▸ **Required work**
[A] In the Huawei payment article, which company did Huawei buy to obtain its mobile payment license?
[B] Reproduce everything in the Huawei payment article from "Chinese telecommunications firm" down to "the Global Times on Sunday.".
[C] According to the Huawei payment article, why might Huawei find it hard to compete with Alipay and WeChat in the short run?

▸ **Passage**
Content starts
Huawei gains mobile payment license via deal, expands presence in lucrative sector
Published: Mar 28, 2021 10:08 PM
A view of a Huawei store in Central China's Henan Province in November 2020 Photo: cnsphoto

A view of a Huawei store in Central China's Henan Province in November 2020 Photo: cnsphoto

Chinese telecommunications firm Huawei has received a mobile payment license in China through acquisition, expanding its presence in a lucrative business, according to media reports. 

Analysts said Huawei's new move could pose a direct challenge to the market dominance of Ant Group and Tencent, which have already drawn close attentions from regulators.

According to a report from the China Securities Journal on Sunday, Huawei acquired the license by purchasing licensed digital payment provider Shenzhen Sharelink Network Co. Data from company information provider Tianyancha also showed that Huawei holds 100 percent of Sharelink.

Huawei has had a presence in the mobile payment field for years, but the license may help it avoid working with Alipay or WeChat as well as saving a large amount of third-party fees, Liu Dingding, an independent tech analyst, told the Global Times on Sunday.

In August 2016, Huawei started to operate Huawei Pay, a payment service that uses near field communication technology. But at that time, bank card provider China UnionPay was responsible for transaction processing, according to previous media reports.

 "With the new license, Huawei may be able to operate online stores with its own financial system or offer paid services through its vast range of equipment without paying commissions to third-party payment companies," Ma Jihua, a Beijing-based independent tech industry analyst, told Global Times on Sunday.

Smartphone maker Xiaomi, ByteDance and e-commerce platform Pinduoduo have all received payment licenses. 

"With Huawei's large base of phone users and its complete ecosystem and software, it has an advantage in developing the payment sector and posing a threat to its counterparts," Liu said.

Nevertheless, it may still be hard for Huawei to compete with Alipay and WeChat in the short run due to its late entry, analysts said, while noting that Huawei may have already seized the initiative in the future payment scenario.

During the launch of its Mate 40 phone series in October last year, Huawei said that the series was the world's first smartphone that supports digital yuan hardware wallets, paving the way for using the digital Chinese currency that's been under rapid development by China's central bank.

Ma believed that there are also possibilities for Huawei to push its payment method into the international market, but it still needs to cooperate with local financial authorities in other countries.

Huawei's acquisition also comes as Chinese regulators have tightened regulations governing the fintech sector, which could have deep impact on operations of industry giants, including Ant Group.
Content ends
▸ **Data under study**
Content starts
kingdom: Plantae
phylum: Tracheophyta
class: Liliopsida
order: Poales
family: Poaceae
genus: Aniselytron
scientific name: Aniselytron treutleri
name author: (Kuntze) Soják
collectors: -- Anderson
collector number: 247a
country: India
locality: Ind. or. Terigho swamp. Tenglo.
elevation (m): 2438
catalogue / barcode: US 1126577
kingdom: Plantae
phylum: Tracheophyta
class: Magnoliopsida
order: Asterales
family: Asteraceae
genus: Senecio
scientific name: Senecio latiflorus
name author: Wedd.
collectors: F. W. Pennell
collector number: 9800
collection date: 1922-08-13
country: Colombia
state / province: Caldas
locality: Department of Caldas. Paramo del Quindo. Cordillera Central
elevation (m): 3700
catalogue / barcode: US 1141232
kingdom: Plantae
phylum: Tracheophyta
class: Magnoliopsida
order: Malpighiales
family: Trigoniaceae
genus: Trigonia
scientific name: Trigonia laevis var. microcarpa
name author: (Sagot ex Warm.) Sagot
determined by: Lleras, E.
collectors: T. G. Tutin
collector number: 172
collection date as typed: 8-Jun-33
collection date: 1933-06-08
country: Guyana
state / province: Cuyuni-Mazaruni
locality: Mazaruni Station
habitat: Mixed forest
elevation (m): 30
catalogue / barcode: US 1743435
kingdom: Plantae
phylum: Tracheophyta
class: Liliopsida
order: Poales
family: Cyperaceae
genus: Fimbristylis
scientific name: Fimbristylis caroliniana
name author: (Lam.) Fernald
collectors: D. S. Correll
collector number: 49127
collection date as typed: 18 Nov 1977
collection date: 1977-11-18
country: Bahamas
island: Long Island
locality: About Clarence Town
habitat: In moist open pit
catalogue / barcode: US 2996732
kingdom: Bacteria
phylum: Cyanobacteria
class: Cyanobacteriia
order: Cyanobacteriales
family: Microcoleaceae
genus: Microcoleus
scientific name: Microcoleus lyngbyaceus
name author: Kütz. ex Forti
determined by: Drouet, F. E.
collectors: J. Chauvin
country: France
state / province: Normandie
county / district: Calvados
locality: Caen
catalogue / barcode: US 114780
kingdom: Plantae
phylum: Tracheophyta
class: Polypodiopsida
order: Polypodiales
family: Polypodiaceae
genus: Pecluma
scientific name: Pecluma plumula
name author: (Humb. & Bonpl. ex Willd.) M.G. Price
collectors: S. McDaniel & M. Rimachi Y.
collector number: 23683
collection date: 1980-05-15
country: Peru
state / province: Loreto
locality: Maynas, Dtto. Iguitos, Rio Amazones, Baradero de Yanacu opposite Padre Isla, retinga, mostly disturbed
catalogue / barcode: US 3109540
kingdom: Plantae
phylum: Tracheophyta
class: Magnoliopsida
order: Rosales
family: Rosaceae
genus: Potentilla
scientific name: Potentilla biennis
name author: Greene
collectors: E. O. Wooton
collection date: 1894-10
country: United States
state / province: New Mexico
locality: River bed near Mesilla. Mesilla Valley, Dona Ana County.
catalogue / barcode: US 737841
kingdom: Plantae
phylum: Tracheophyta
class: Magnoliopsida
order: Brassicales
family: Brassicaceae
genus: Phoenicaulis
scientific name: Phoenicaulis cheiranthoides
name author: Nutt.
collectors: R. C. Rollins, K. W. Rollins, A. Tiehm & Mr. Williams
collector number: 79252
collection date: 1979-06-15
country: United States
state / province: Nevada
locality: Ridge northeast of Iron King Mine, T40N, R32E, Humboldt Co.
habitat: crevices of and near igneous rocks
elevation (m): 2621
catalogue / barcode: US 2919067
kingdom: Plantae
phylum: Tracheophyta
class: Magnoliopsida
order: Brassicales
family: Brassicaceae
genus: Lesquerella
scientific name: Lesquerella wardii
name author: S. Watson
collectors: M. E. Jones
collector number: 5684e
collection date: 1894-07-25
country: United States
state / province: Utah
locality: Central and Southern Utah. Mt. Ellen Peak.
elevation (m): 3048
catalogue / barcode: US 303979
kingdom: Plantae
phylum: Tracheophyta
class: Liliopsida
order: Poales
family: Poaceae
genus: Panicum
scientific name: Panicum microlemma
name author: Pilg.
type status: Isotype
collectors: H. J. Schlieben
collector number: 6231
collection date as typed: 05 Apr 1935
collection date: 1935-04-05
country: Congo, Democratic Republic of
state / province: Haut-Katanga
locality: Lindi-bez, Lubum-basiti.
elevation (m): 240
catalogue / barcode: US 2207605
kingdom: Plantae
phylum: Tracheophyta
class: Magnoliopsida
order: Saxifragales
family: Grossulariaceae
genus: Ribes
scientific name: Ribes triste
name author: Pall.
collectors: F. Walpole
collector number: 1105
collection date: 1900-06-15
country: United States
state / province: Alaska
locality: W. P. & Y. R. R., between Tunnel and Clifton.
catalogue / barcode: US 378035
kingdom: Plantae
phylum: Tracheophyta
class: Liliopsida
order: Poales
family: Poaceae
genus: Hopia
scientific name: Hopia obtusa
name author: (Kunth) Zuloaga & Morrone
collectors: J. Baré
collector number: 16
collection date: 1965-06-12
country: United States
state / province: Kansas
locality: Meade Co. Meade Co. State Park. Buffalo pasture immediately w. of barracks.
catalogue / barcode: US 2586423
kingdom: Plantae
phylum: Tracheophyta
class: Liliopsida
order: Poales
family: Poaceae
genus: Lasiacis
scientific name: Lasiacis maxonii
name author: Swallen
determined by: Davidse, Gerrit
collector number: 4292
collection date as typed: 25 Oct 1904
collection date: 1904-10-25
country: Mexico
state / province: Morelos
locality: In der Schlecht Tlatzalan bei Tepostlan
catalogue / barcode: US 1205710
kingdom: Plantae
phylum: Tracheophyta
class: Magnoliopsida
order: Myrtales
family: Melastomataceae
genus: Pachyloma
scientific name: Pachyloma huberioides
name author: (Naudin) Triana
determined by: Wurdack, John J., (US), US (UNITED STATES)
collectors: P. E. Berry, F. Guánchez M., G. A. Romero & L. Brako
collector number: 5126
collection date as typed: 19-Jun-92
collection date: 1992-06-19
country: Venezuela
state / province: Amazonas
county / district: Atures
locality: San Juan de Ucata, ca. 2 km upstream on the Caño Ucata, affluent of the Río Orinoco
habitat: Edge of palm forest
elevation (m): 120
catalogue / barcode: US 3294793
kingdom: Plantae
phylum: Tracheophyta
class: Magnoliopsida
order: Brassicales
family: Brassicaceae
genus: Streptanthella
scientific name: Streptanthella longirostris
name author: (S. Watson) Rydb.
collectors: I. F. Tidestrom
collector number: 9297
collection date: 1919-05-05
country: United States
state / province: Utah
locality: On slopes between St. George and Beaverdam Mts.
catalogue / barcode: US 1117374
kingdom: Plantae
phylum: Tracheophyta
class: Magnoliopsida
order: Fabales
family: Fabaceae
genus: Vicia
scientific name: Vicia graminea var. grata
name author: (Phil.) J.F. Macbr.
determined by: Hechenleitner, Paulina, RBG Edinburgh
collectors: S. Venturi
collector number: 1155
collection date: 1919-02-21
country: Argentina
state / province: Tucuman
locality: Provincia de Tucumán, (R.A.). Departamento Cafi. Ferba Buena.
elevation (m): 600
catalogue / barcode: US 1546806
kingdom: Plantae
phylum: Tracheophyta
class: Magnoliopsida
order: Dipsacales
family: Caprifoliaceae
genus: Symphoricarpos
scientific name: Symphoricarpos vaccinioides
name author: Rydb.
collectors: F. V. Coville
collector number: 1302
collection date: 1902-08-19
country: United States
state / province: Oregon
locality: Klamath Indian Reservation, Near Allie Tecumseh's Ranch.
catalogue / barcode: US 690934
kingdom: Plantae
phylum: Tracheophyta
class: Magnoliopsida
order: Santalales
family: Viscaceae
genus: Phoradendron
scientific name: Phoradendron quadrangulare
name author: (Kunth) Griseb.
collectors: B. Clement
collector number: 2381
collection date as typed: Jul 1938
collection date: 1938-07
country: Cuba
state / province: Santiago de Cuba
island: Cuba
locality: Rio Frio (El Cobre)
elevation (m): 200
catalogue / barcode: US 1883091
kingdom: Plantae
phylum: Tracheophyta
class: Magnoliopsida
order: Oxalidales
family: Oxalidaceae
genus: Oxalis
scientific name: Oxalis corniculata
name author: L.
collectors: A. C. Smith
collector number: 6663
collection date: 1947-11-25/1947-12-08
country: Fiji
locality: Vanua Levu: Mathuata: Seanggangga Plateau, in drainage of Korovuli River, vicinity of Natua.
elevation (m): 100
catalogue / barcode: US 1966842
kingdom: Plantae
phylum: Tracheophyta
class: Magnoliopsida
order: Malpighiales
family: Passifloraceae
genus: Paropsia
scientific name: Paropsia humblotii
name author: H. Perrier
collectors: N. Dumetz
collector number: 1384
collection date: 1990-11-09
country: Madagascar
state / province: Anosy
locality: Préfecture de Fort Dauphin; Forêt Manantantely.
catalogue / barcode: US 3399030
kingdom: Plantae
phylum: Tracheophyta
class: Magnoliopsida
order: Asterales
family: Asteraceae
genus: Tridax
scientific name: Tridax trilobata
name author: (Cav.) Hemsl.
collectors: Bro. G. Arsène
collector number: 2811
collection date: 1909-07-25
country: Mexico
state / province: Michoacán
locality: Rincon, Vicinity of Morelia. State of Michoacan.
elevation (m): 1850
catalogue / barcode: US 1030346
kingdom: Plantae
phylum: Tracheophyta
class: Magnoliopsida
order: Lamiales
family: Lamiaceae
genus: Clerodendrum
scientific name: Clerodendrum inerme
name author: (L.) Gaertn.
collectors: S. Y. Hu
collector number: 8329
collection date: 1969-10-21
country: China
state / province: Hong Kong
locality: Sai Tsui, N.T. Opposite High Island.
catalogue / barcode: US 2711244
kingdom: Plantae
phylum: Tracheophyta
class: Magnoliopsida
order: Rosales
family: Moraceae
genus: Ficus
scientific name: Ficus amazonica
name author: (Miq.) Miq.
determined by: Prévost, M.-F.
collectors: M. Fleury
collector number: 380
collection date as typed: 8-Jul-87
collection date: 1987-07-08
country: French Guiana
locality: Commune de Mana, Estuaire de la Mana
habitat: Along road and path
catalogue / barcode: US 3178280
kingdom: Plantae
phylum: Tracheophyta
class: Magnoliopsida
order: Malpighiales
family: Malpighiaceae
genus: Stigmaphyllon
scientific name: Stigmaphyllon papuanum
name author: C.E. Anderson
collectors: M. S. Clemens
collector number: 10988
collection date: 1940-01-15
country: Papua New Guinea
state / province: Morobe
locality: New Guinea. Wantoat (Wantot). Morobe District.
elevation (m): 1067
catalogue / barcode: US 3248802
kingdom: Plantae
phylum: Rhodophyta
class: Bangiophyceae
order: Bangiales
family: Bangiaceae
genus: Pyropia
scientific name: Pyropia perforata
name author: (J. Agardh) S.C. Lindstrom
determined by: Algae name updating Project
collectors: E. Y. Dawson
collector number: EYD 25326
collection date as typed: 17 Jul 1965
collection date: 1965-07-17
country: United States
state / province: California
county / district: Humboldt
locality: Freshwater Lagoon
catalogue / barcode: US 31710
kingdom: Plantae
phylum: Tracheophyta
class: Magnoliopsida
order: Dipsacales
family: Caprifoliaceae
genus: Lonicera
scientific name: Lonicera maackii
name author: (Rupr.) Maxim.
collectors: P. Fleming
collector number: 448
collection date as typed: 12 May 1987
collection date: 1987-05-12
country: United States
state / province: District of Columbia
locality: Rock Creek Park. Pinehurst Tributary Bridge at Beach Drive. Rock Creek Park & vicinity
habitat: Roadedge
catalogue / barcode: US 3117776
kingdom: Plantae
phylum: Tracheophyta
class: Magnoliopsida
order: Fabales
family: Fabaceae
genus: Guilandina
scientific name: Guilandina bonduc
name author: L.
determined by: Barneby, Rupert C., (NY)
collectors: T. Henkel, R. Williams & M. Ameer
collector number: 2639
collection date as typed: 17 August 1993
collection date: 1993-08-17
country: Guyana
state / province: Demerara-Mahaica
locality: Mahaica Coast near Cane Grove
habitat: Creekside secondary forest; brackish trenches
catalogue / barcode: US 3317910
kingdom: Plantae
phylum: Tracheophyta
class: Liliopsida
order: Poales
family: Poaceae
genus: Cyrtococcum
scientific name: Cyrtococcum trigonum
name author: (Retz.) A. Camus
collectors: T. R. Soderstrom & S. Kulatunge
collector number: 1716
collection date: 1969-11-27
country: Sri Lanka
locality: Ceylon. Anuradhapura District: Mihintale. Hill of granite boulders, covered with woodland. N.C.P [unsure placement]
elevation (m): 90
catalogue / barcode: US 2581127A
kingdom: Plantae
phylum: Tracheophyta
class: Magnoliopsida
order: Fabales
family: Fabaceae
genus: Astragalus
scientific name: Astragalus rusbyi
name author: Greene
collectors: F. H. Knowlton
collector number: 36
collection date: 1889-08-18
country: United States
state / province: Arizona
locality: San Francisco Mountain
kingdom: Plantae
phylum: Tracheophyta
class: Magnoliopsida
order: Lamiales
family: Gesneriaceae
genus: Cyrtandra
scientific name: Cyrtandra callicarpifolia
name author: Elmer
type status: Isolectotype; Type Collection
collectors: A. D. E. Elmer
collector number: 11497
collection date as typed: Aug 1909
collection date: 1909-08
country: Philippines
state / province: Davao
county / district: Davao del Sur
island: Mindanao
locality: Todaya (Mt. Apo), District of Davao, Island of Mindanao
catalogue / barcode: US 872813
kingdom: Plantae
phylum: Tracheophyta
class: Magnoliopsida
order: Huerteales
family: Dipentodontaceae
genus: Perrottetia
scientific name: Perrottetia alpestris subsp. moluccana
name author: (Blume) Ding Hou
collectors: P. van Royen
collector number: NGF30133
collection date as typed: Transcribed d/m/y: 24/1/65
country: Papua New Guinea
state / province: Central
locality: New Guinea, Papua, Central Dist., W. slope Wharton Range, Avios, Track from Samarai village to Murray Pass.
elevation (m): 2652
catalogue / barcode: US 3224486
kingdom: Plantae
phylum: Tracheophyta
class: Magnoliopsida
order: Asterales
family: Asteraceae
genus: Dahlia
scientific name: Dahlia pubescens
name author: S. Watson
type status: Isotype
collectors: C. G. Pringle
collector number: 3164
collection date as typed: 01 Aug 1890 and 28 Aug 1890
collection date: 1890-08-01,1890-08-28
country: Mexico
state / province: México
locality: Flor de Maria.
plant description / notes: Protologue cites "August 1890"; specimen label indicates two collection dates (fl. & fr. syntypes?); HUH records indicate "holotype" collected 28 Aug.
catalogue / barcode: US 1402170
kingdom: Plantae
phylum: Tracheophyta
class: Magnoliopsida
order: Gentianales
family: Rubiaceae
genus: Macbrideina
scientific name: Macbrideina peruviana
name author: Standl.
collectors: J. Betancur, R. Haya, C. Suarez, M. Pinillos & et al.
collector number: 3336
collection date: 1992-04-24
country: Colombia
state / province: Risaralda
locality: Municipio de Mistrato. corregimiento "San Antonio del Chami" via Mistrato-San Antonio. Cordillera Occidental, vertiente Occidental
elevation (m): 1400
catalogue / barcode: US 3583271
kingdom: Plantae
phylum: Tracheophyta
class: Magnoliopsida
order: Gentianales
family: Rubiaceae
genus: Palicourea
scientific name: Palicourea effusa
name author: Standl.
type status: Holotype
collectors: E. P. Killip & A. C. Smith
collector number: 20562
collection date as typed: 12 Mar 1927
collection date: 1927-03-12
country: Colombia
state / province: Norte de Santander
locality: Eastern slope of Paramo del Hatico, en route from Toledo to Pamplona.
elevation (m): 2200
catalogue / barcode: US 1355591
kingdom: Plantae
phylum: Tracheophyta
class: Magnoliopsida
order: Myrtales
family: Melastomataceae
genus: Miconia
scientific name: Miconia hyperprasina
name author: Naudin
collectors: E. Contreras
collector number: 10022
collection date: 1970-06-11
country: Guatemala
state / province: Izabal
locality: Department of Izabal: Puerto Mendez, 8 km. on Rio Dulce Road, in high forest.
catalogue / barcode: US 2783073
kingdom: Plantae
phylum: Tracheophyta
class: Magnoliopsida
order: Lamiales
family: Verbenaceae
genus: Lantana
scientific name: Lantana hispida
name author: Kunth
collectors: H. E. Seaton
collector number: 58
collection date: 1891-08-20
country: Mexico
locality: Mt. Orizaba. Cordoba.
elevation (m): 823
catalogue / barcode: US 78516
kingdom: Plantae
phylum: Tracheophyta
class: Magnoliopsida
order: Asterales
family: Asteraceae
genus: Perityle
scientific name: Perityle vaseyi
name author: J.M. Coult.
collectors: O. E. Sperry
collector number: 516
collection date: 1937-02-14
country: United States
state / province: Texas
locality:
Content ends
▸ **Exercise results**
[A] Shenzhen Sharelink Network Co.

[B]
Chinese telecommunications firm Huawei has received a mobile payment license in China through acquisition, expanding its presence in a lucrative business, according to media reports. 

Analysts said Huawei's new move could pose a direct challenge to the market dominance of Ant Group and Tencent, which have already drawn close attentions from regulators.

According to a report from the China Securities Journal on Sunday, Huawei acquired the license by purchasing licensed digital payment provider Shenzhen Sharelink Network Co. Data from company information provider Tianyancha also showed that Huawei holds 100 percent of Sharelink.

Huawei has had a presence in the mobile payment field for years, but the license may help it avoid working with Alipay or WeChat as well as saving a large amount of third-party fees, Liu Dingding, an independent tech analyst, told the Global Times on Sunday.

[C] Analysts said that competing with Alipay and WeChat may be hard for Huawei in the short run because it entered the payment market late.